Had it not been for the harness/leather strap of man

I shoud have put the horse in sacred soil.


Ha dæ kje vøre fæ Mannetól

æg ha sku la blakkjen i vigde mól.


Had it not been for tools of man

I should have put the horse in sacred soil.



 

As we can see, this ballad contains most, if not all, the pagan components for a pattern and symbolic tale of a re-incarnation process.


The maidens spinning golden threads for shoes are the typical fate godesses, the Norns. They create the horse - the vessel of the spirit, from the bones and the blood of man (the dead, the ancestor). Thus, the horse is the ancestor, the ancestral spirit - the placenta and the Fylgja, the one you have to overcome and kill through the ride and will follow you ever after. There is no suprise that the name of the horse is -beiar (difficult/hard) and -blakken (horse).


They brought the horse home, to the Kings home, to the realm of death. The horse would not drink from the well if not gold was laying on the bottom. Gold is ancestral memory - transfered from the ancestor to a decendant. It is "eternal" and is equivalent to blood. Blood memory.


The horse could not be placed on "the barn" before anyone would dare to ride it first. The Queen by the name Frigge (yes, it is Friggr/Freya) who is the chooser of the Einherjar (those who fight alone). She reponds to the King (the ancestor, Óðinn) and tells who dares to ride the horse.

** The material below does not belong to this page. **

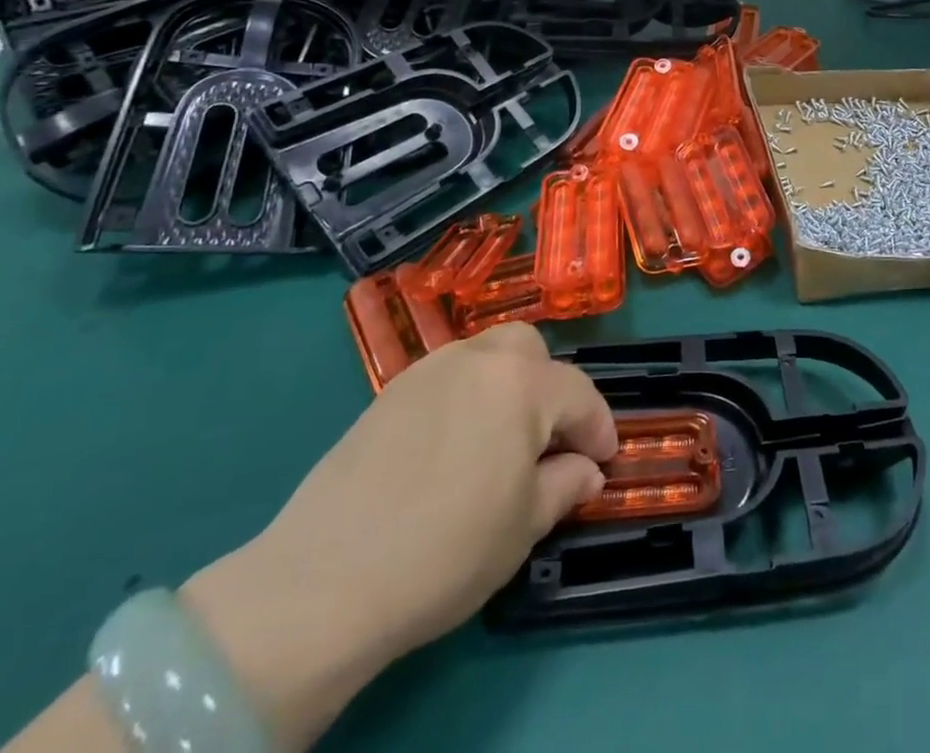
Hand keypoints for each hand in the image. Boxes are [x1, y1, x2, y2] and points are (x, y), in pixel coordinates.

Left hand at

The horse gets a briddle and harness of gold in its mouth - wich the rider holds. They are of gold/blood, connecting the ancestor and the chosen one.


The ride contains three phases (three steps) - as with every other fairy tale and myth, through the sacred number three of the process of a child coming into being, the stages of initiation and a re-incarantion. They are welcomed in the home, and the horse finds its place in the barn, while the chosen one (Krestoffer) drinks with the maidens. He drinks with the quardians of the ancestral spirits, the valkyries - the same way Óðinn does in the myths; for example inside Nítbjörg (the womb) with Gunnlöð (invitation to fight) in his same quest for the sacred mead.


The King goes on leiðangr, and symbolically this means that the old King dies. He leaves the court of the King. He rows out on a boat, symbolically he crosses the river between life and death, the same way the ferryman (Óðinn) in the myths does. The horse tears the golden red threads - the symbol of the blood memory, the ancestral golden thread.


The old man appears, the one with a bow and (of course) the golden arrow. The same way and the same symbol like the huntsman or the woodsman in our fairy tales and myths. The old man is the ancestor.


The golden arrow is connected to the horse, and the old King pails (lík/dead body and white as in the spirits of a white elf) and is also blackened as the soil itself. The old King is a black elf when he resides in the soil (in the burial mound, he is dead). He is as dead as his other self - Beiarblakken, the horse - when the leather strap is cut with the tools of men.


Krestoffer (an inserted later Christian name) is the incarnated old King born again. The white elf, the ancestor, has a new lík once more.